═══ Teks Sumber ═══

Al-Ghazali Sang Reformis

          Al-Ghazali dinilai oleh sebagian pemikir, salah satunya Randal Collins, bertanggung jawab atas marginalisasi filsafat. Dia dinilai bertangggung jawab atas mandeknya produktivitas pengetahuan Islam. Sebelum lebih dalam menindak lanjuti pernyataan-pernyataan tersebut, ada baiknya kita mengenal singkat al-Ghazali. Karena, tidak dapat dipungkiri bahwa al-Ghazali adalah orang jenius. Tak terhitung berapa buku ia luncurkan dalam bidang yang berbeda-beda. Ia juga dikenal mengedepankan logika, dengan ujaran fenomenalnya; “Barangsiapa yang tidak mengenal ilmu logika, tidak ada kekokohan dalam beragamanya.” Akan tetapi, al-Ghazali terkadang tidak konsisten pada gagasannya. Di satu waktu ia berpenafsiran ortodoks, di lain waktu penafsiran lain. Dan inilah yang membuat rumit. Lantas, mengapa akhirnya ortodoksi al-Ghazali lebih berpengaruh ketimbang penafsiran lainnya?

          Kuru, berdasarkan analisis relasi kekuasaan, menyebut koalisi al-Ghazali dan Madrasah Nizamiyah sebagai dalangnya (kebanyakan pengamat sejarah Islam baik dari negara Muslim maupun Barat menyebut ini sebagai momen kemunduran Islam). Madrasah Nizamiyah merupakan lembaga Pendidikan yang didirikan oleh al-Qodir, Raja ke-25 Dinasti Abbasiyyah, guna merombak kurikulum Pendidikan yang sebelumnya ada di tanah Baghdad (Baitul Hikmah yang didominasi golongan Syiah). Luthfi asy-Syaukani menilai perubahan ini berbanding terbalik dengan Eropa Barat. Di mana yang sebelumnya, kurikulumnya bersifat saintis, seperti kedokteran, filsafat, dan astronomi beralih menjadi teologis. Dan yang ditunjuk sebagai rektor oleh negara adalah al-Ghazali. Di sini lah peran teoretis al-Ghazali dalam pembentukan ortodoksi Sunni memiliki kontribusi besar.

═══

Dalam teks tentang al-Ghazali, kurikulum yang semula bersifat saintis beralih menjadi bersifat apa?

═══ Data Tercatat ═══

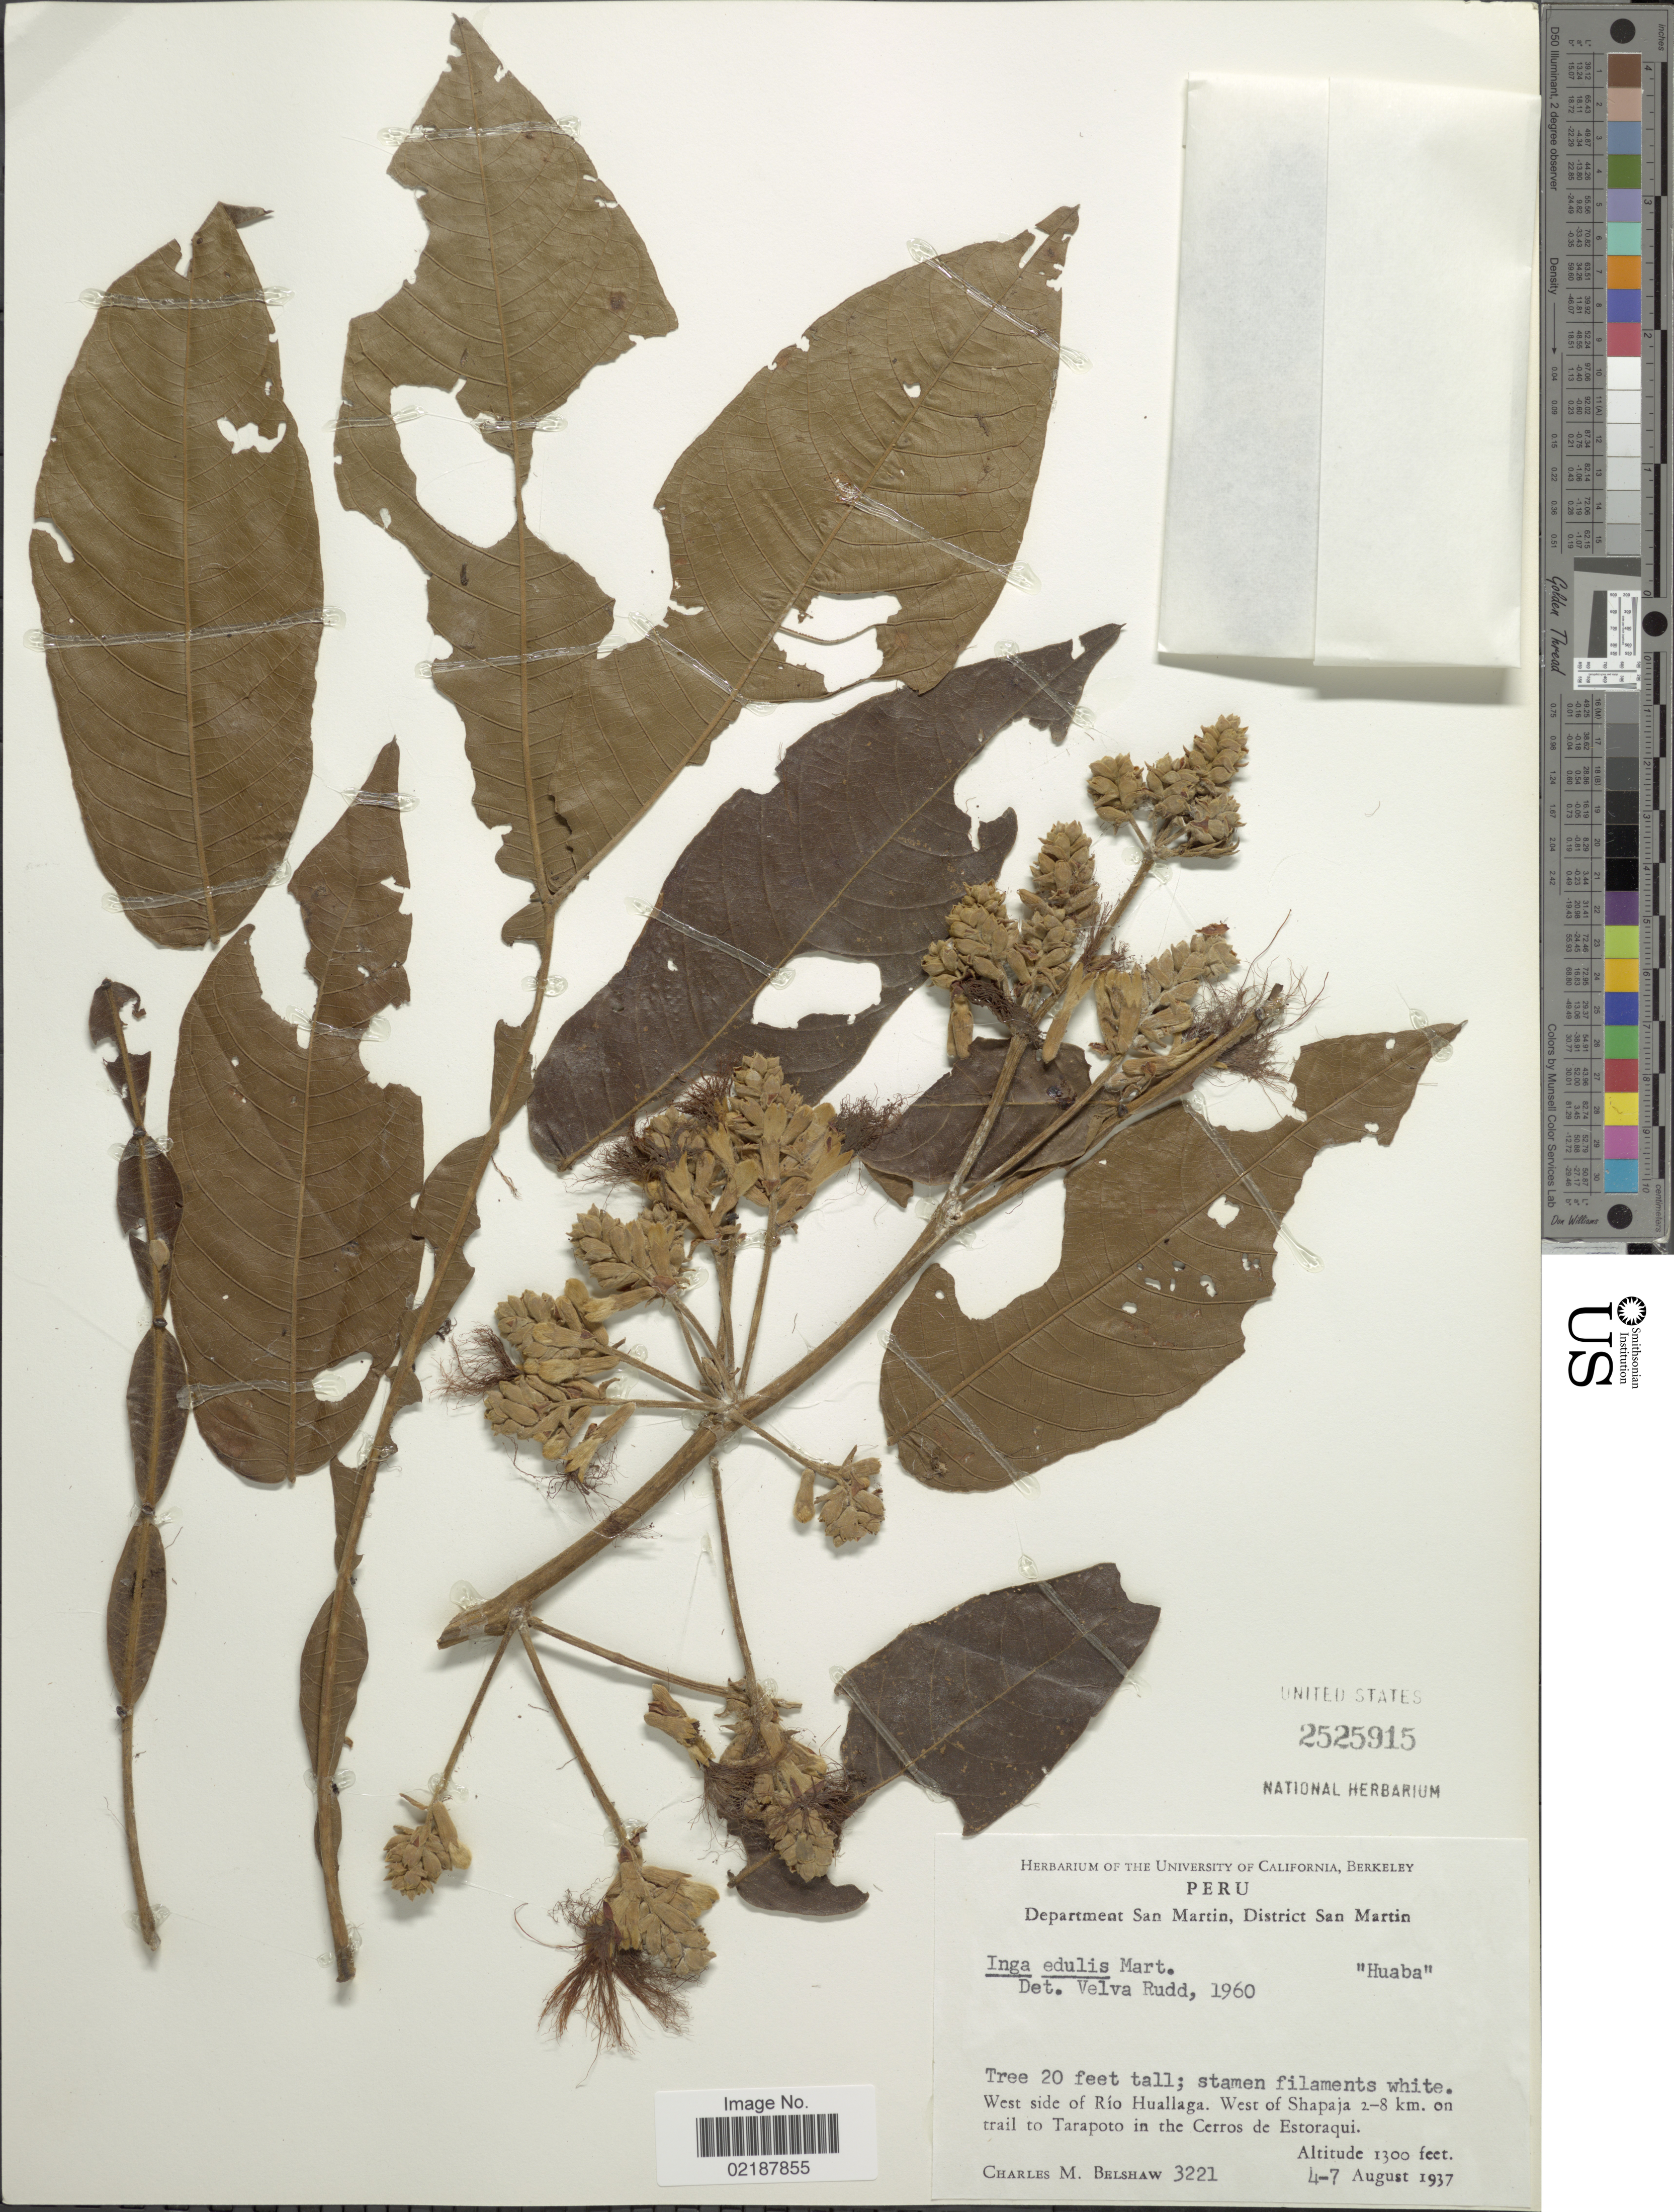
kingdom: Plantae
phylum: Tracheophyta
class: Magnoliopsida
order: Fabales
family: Fabaceae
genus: Inga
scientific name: Inga edulis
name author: Mart.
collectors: C. Shaw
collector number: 3221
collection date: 1937-08-04/1937-08-07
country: Peru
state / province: San Martín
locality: Department San Martin, District San Martin, West side of Rio Huallaga, West of Shapaja 2-8 km, on trail to Tarapoto in the Cerros de Estoraqui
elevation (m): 396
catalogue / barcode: US 2525915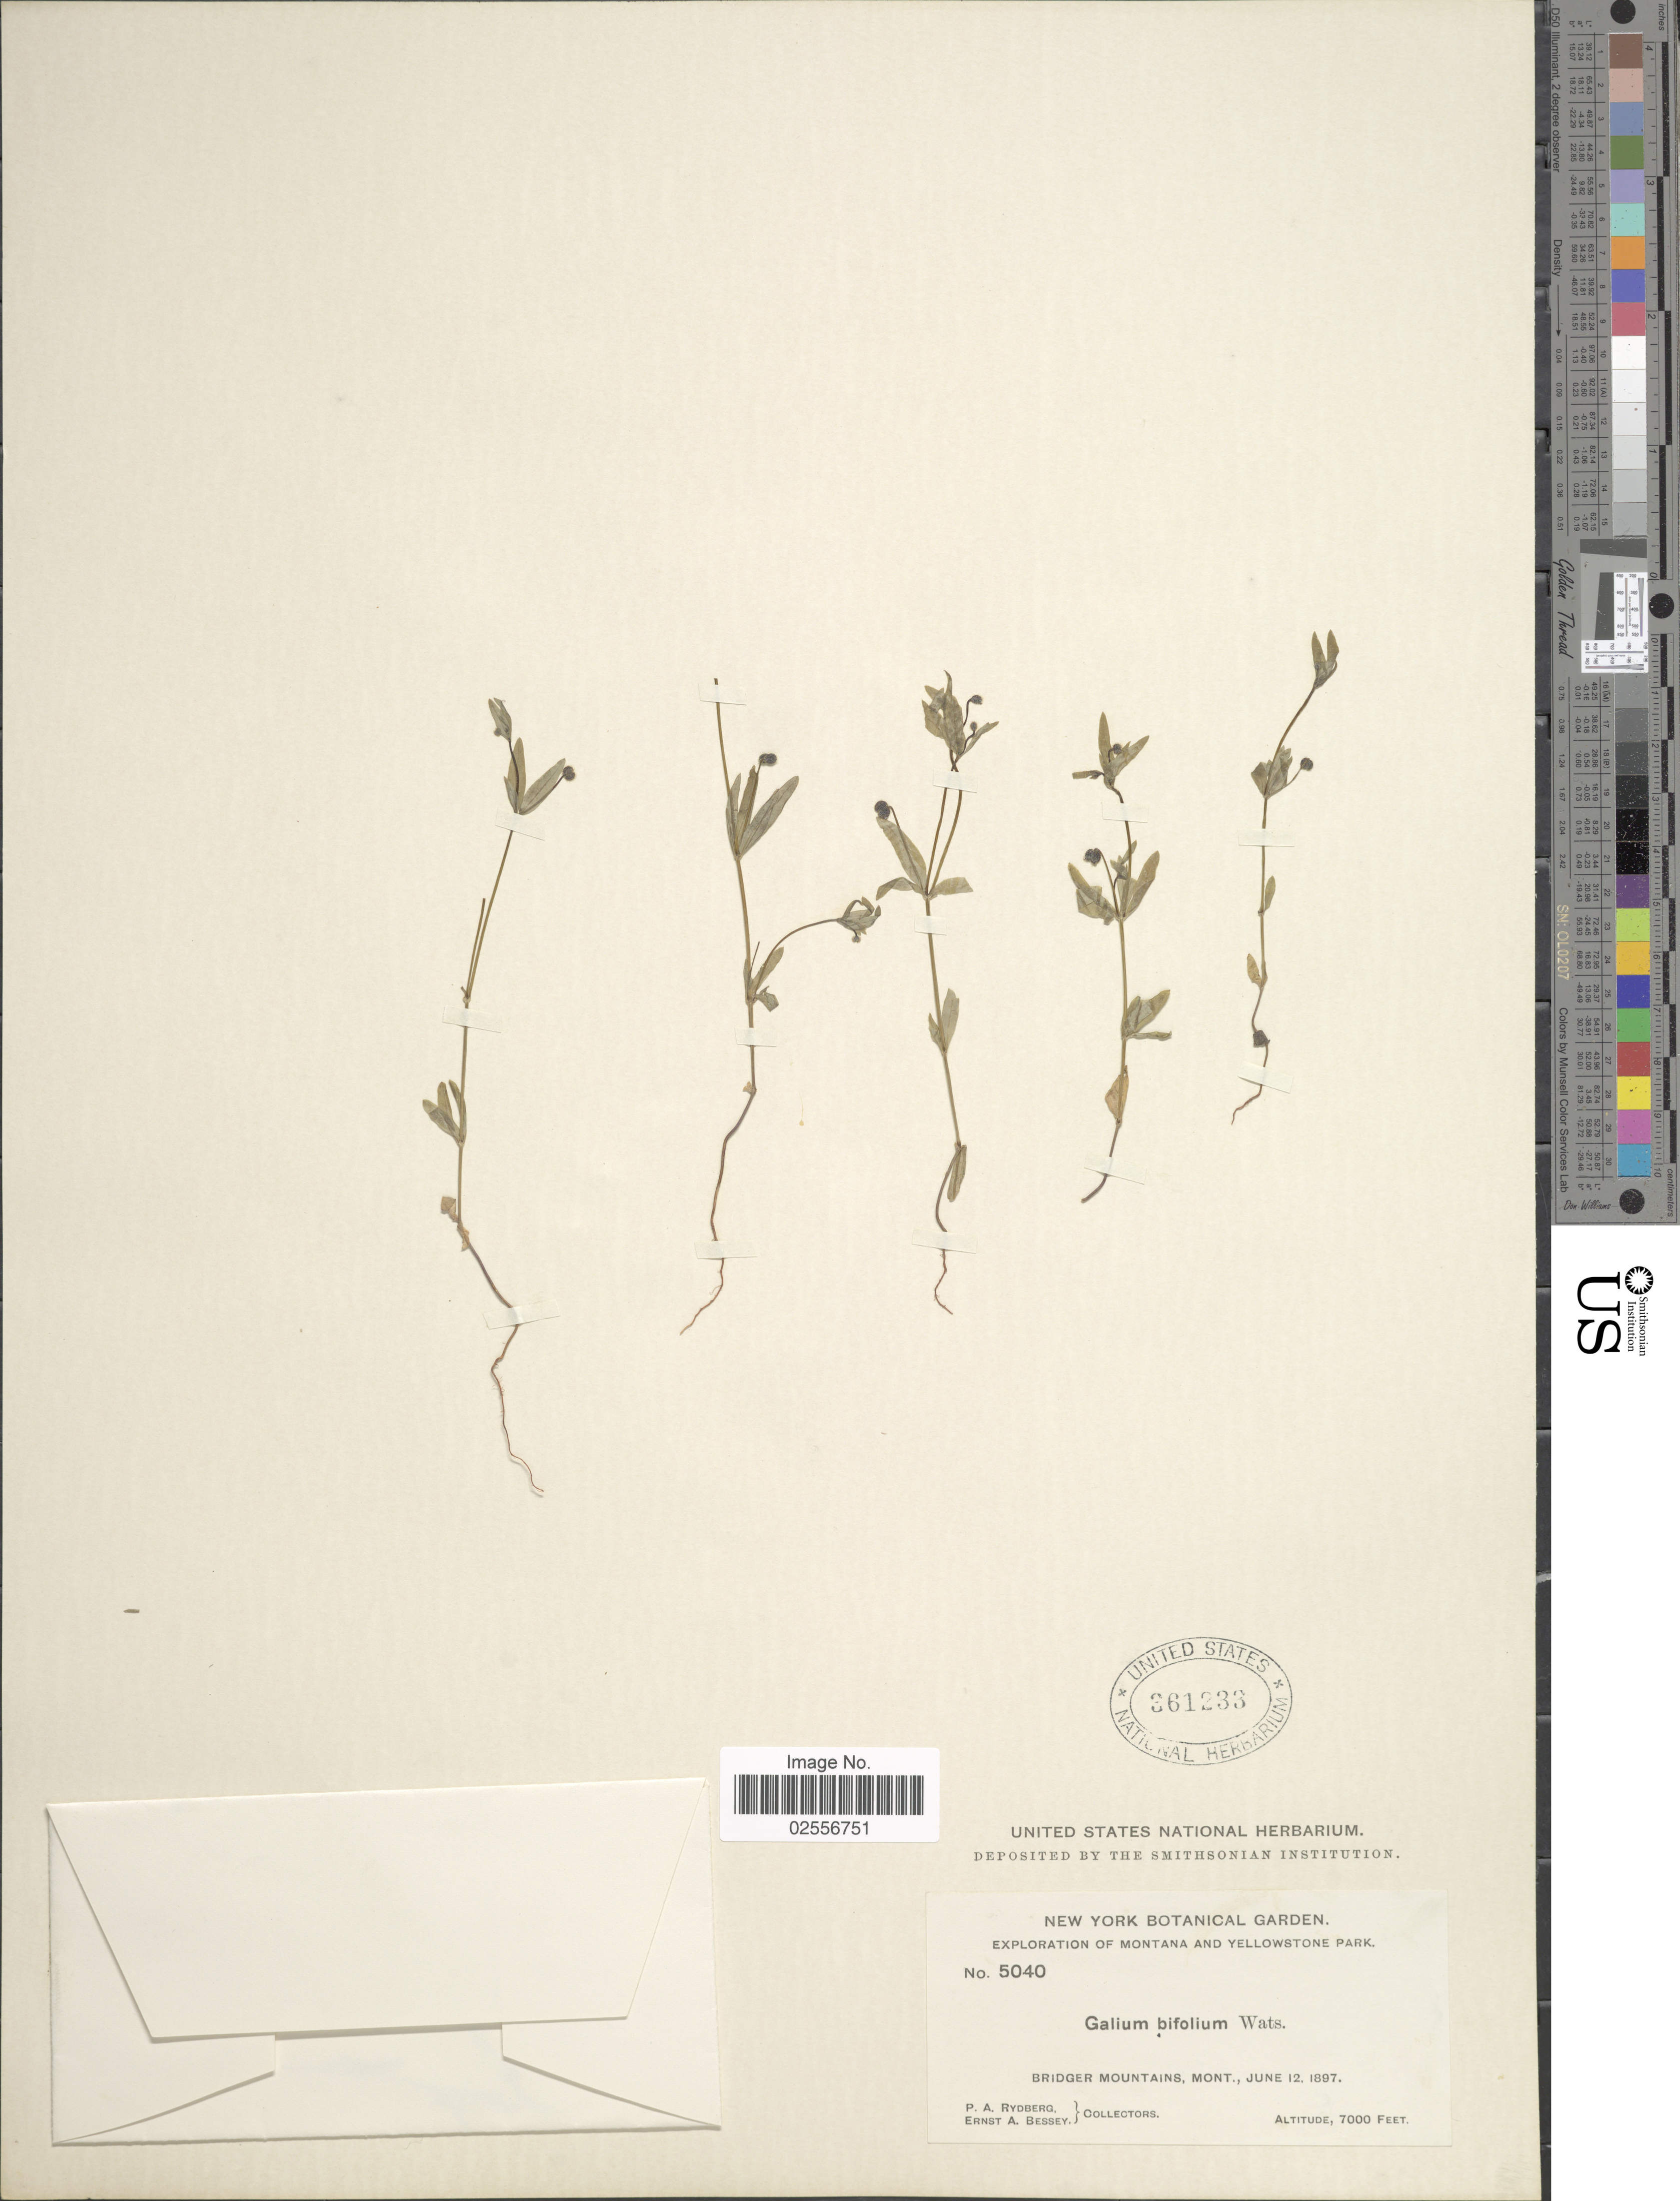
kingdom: Plantae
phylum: Tracheophyta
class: Magnoliopsida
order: Gentianales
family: Rubiaceae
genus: Galium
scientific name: Galium bifolium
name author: S. Watson in C. King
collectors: P. A. Rydberg & E. Bessey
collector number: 5040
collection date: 1897-06-12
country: United States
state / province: Montana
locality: Montana and Yellowstone Park. Bridger Mountains.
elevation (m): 2134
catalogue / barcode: US 361233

═══

* _Jawaban Lengkap_
Kurikulum itu beralih menjadi bersifat teologis.